Те дни давно прошли, но я так и монологирую. Играю для одного зрителя.
"Чтоб тебя, я здесь. Как насчет намека? Ключа? Облачного столпа? Горящего, мать твою, куста?"
Я ждал, но вокруг были лишь болтовня пристани, ржавый лязг крана, поднимавшего сеть с грузами, далекие трели птиц и шлепанье волн на реке.
Бог так и не заговорил со мной.
"Чудесно", буркнул я. "Трахни себя".
Может, это затаенная обида за тот фокус с мечом-сквозь-мозги. Что меня устраивает, почти всегда: у самого есть пара обид.
За очередью следили копейщики в дешевого вида доспехах, рисованные краской знаки Хрила - солнце с лучами - успели выцвести. Вот шлемы и заброшенные за спины щиты выглядели получше качеством, солнечные знаки вписаны в полированную бронзу; и полуметровые наконечники копий были подозрительно хорошо наточены. Ручные работы на причале выполняли команды огриллонов в легких туниках различной степени грязноты и порванности. Казалось, эти туники есть некий вид униформы: каждый отряд имел одежду особого фасона.
Боевые когти у всех были спилены.
При каждом отряде имелось два или три огриллона в доспехах-переростках с теми же солнечными знаками, в шлемах со стальными сетками, защищавшими шею. Эти надзиратели носили толстые посохи футов пять длиной, на концах окованные сталью и унизанные шипами.

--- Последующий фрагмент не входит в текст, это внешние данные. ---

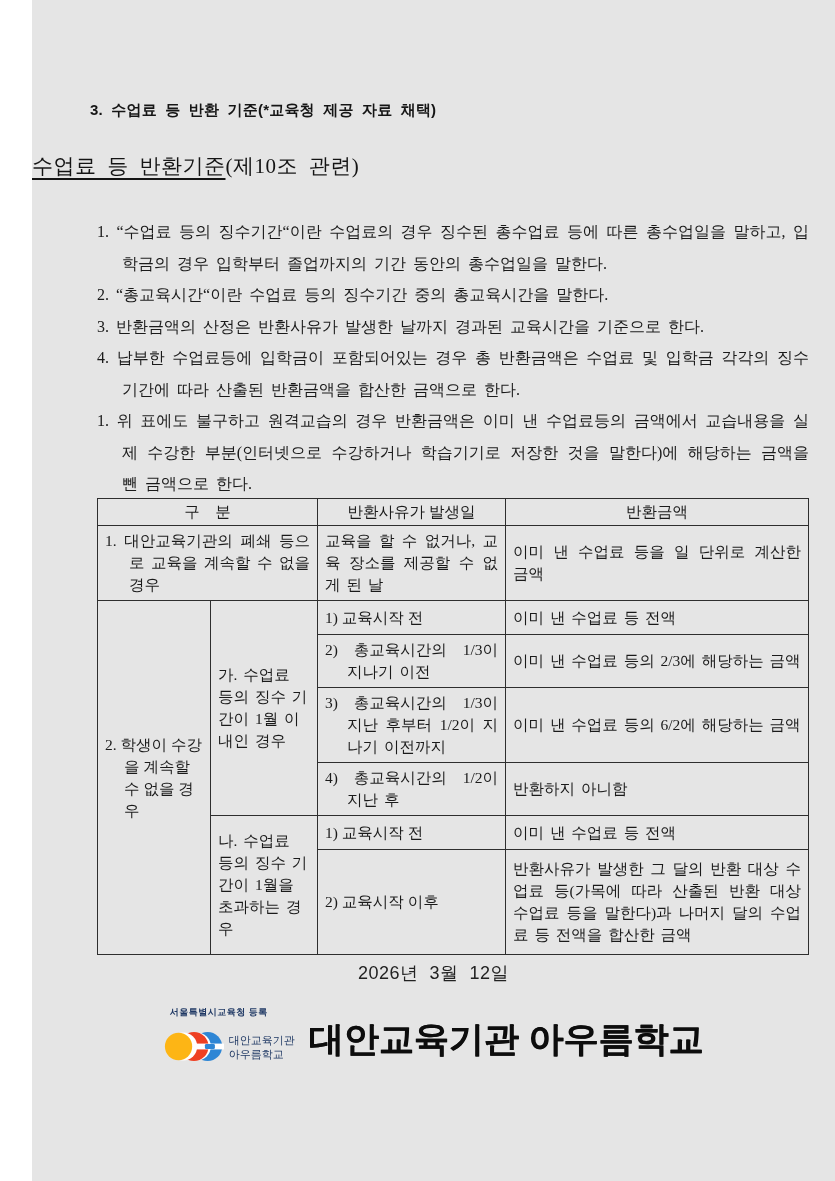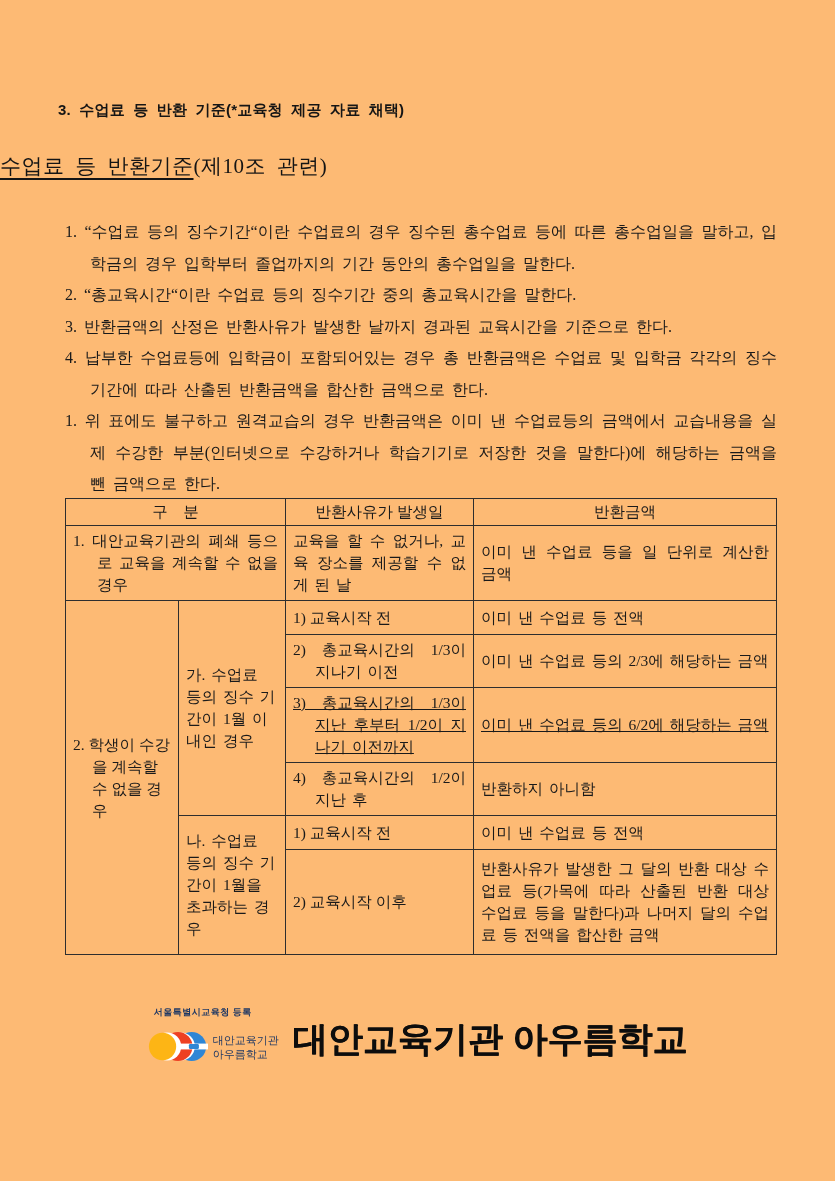--- a/index.html
+++ b/index.html
@@ -4,21 +4,21 @@
 <style>
   * { margin: 0; padding: 0; box-sizing: border-box; }
   html, body { background: #ffffff; }
   body {
     width: 835px; height: 1181px;
     font-family: "Liberation Serif", "DejaVu Serif", serif;
     color: #1c1c1c;
     position: relative;
     overflow: hidden;
   }
-  .page { position: absolute; inset: 0; background: #fdba74; }
+  .page { position: absolute; inset: 0; background: #e5e5e5; margin-left: 32px; }
 
   .heading {
     position: absolute; left: 58px; top: 101px;
     font-family: "Liberation Sans", "DejaVu Sans", sans-serif;
     font-size: 15px; font-weight: 700; letter-spacing: 0.2px;
     word-spacing: 4px; color: #151515;
   }
 
   .subtitle {
     position: absolute; left: 0; right: 0; top: 152px;
@@ -58,21 +58,21 @@
     border: 1.5px solid #2e2e2e;
     vertical-align: middle;
     padding: 4px 7px;
     font-weight: normal;
   }
   .refund-table th { text-align: center; white-space: pre; height: 26px; padding: 2px; }
   tr.r-h  { height: 26px; }
   tr.r-1  { height: 68px; }
   tr.r-a1 { height: 34px; }
   tr.r-a2 { height: 52px; }
-  tr.r-a3 { height: 69px; text-decoration: underline; }
+  tr.r-a3 { height: 69px; }
   tr.r-a4 { height: 46px; }
   tr.r-b1 { height: 34px; }
   tr.r-b2 { height: 105px; }
   td.just { text-align: justify; word-spacing: 2px; }
   td.hang24 { padding-left: 31px; text-indent: -24px; }
   td.hang19 { padding-left: 26px; text-indent: -19px; }
   td.hang22 { padding-left: 29px; text-indent: -22px; }
   td.glabel { text-align: left; word-spacing: 2px; }
 
   .date {
@@ -167,20 +167,21 @@
         <td class="hang22">1) 교육시작 전</td>
         <td class="just">이미 낸 수업료 등 전액</td>
       </tr>
       <tr class="r-b2">
         <td class="hang22">2) 교육시작 이후</td>
         <td class="just">반환사유가 발생한 그 달의 반환 대상 수업료 등(가목에 따라 산출된 반환 대상 수업료 등을 말한다)과 나머지 달의 수업료 등 전액을 합산한 금액</td>
       </tr>
     </tbody>
   </table>
 
+  <div class="date">2026년  3월  12일</div>
 
   <div class="brand">
     <div class="logo-group">
       <div class="reg">서울특별시교육청 등록</div>
       <svg width="60" height="55" viewBox="0 0 66 60" aria-hidden="true">
         <circle cx="48" cy="30" r="16" fill="#2E86D5"></circle>
         <circle cx="36" cy="30" r="15.5" fill="#ffffff"></circle>
         <circle cx="33" cy="30" r="16" fill="#EE4023"></circle>
         <circle cx="21" cy="30" r="15.5" fill="#ffffff"></circle>
         <circle cx="16" cy="30" r="15" fill="#FDB515"></circle>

Более интересными показались мне четверо мужчин людского рода, патрулировавшие доки на спинах мускулистых коней. Кольчуги отнюдь не дешевые: колечки столь мелкие, что доспехи прилипают к телам подобно мокрому шелку, солнечные знаки блестят сусальным золотом. Наиболее интригующим было вооружение. Кроме традиционных для хриллианской армии семигранных булав, каждый держал у плеча ружье для разгона мятежных толп, весьма серьезного вида, невзирая на всяческие финтифлюшки вроде резных прикладов из моржового клыка, золотых и электровых накладок: короткие стволы без чок-боров, круглые магазины и даже на вид холодные, острые стальные штыки в фут длиной.